# 本文
アントニオ猪木をひと言で表現すれば、プロレスの妖怪だ。アンチ猪木派の記者、つまり私が私的アントニオ猪木論を展開してみたい。
猪木との取材で直接ナマの声に触れたのは、1966年(昭和41年)の夏である。豊登・猪木の新団体、東京プロレスの旗揚げ準備に追われている頃だ。以来、アントニオ猪木と猪木寛至、二つの顔を持つ男を遠からず、近からず一定の距離を置いて取材、そして、傍観してきた。
リング上の猪木はアスリートとして素晴らしい。強くて、凄くてシャープなレスラーだ。リングを降りた猪木は危険過ぎる。そう結論付けている。
猪木の凄さってなんだろう、とよく聞かれる。私の見るところ、身体機能がズバ抜けていたことだ。なで肩で、身体が柔かく、ヘビー級の領域を越えた身のこなし。ナチュラルな強さである。天賦の才能だ。
猪木のピーク時の体格は191センチ、112キロ。日本人でこれほどバランスのとれた大型選手はいない。なで肩で、同じような体形の外国人レスラーに〝不滅の鉄人〟ルー・テーズ(191センチ、110キロ)がいた。1980年代までの主なNWA世界ヘビー級王者のサイズをみると、身長が183センチから195センチ、体重が110キロから130キロぐらいだ。レスラーとしては理想的な体形だ。猪木が力道山の付き人だったころ、米国の代表的なテクニシャン、サニー・マイヤースが「いい体をしている。アメリカに連れて帰りたい」と惚れ込んだほどである。

# 提示リスト

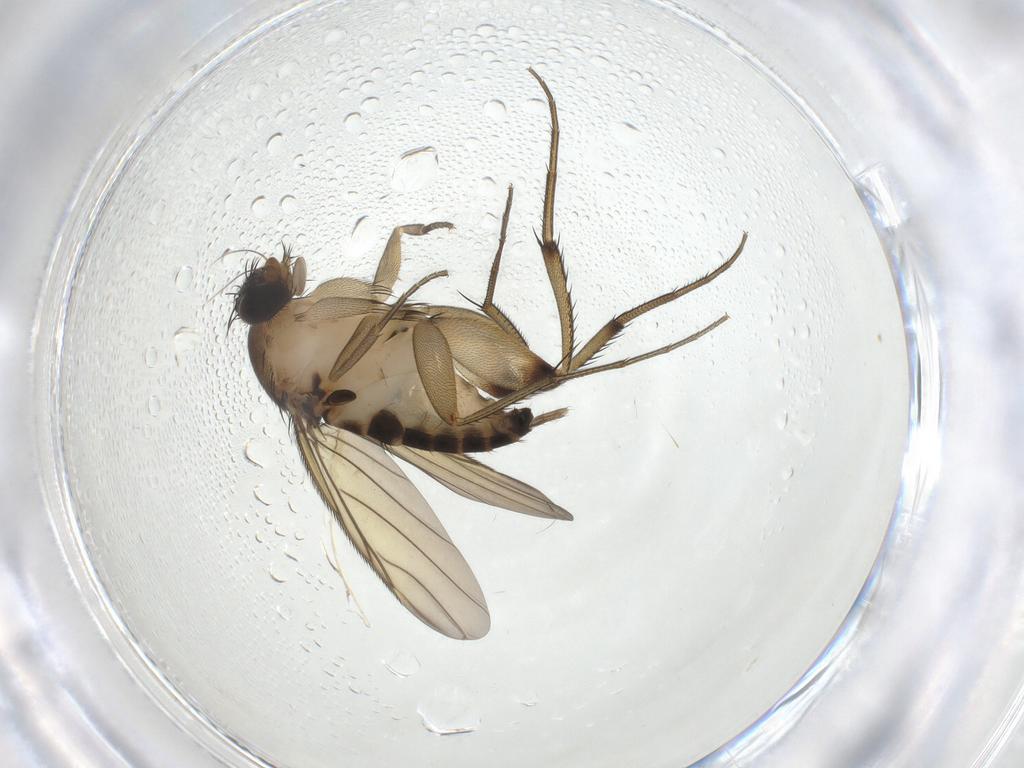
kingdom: Animalia
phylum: Arthropoda
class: Insecta
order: Diptera
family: Phoridae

# 課題
本文の内容について、次の問いに答えよ。
1. 筆者が猪木の声に取材で初めて直接触れたのは何年の夏か。
2. ピーク時の猪木の身長と体重はいくつか。
3. 力道山の付き人だった猪木を見て「アメリカに連れて帰りたい」と言ったのは誰か。
答えるときは本文だけを手がかりにすること。

# 正解
1. 1966年(昭和41年)
2. 191センチ、112キロ
3. サニー・マイヤース